(Pixel coordinate listings)
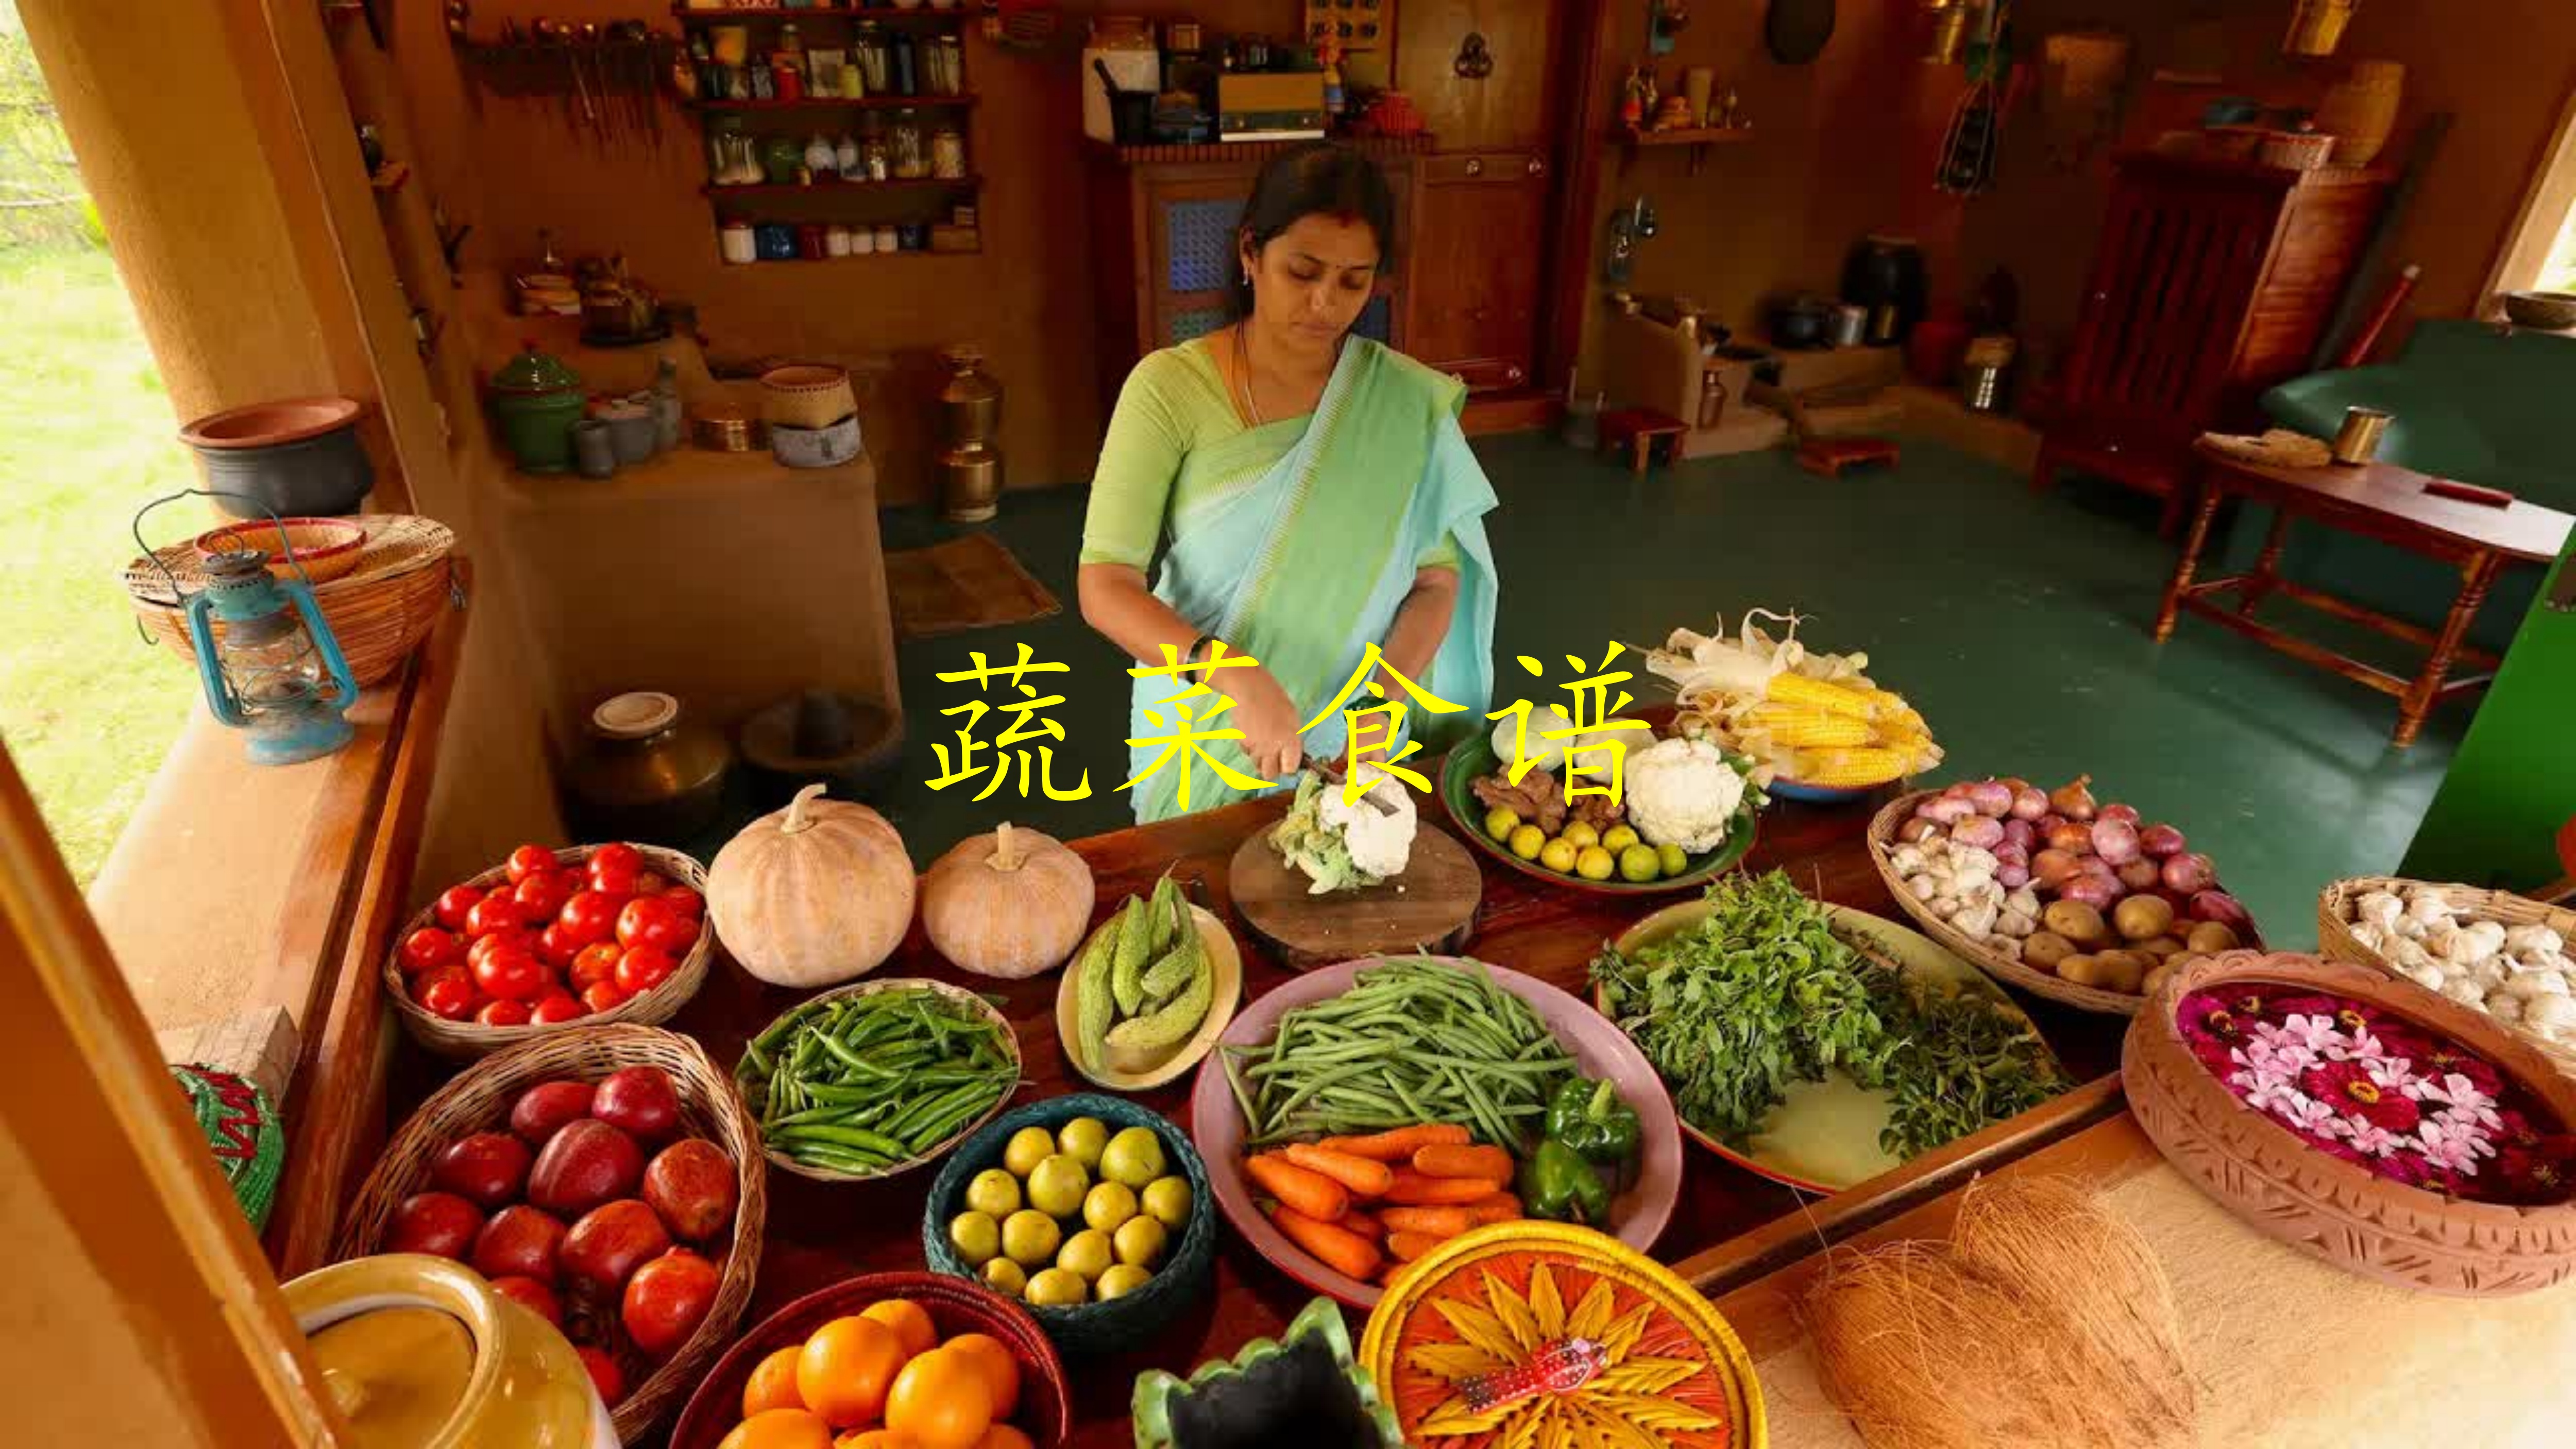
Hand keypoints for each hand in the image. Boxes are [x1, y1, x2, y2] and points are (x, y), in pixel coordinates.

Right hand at [1219, 663, 1303, 782]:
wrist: (1249, 688)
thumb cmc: (1275, 699)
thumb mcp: (1293, 718)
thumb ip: (1293, 739)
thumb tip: (1293, 755)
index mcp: (1290, 741)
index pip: (1290, 769)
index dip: (1289, 766)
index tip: (1288, 761)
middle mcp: (1273, 748)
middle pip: (1270, 775)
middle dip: (1273, 769)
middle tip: (1275, 758)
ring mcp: (1256, 747)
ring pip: (1257, 764)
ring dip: (1260, 758)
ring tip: (1263, 740)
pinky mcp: (1242, 743)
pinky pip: (1247, 752)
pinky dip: (1250, 747)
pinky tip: (1253, 732)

WHAT THE TASK REQUIRES> Pictures aside, repeat every entry exactly as written.

SOLUTION TO THE PROBLEM>
Hand keypoints for each hand in the image. Boxes are [x1, y1, x2, y2] and points are (x, y), in pixel coordinates.

Right hand at [1219, 663, 1303, 782]:
wrist: (1249, 688)
thumb cmc: (1275, 699)
thumb mcp: (1293, 718)
thumb ip: (1293, 739)
thumb tip: (1293, 755)
index mcp: (1290, 741)
index pip: (1290, 769)
index dip: (1289, 766)
index tip: (1288, 761)
middle mcp: (1273, 748)
middle pip: (1270, 775)
middle dip: (1273, 769)
middle tip: (1275, 758)
ring mcp: (1256, 747)
ring pip: (1257, 764)
ring dip: (1260, 758)
ring tip: (1263, 740)
pinky mcp: (1242, 743)
pinky pip: (1247, 752)
pinky dip: (1250, 747)
pinky tip: (1253, 732)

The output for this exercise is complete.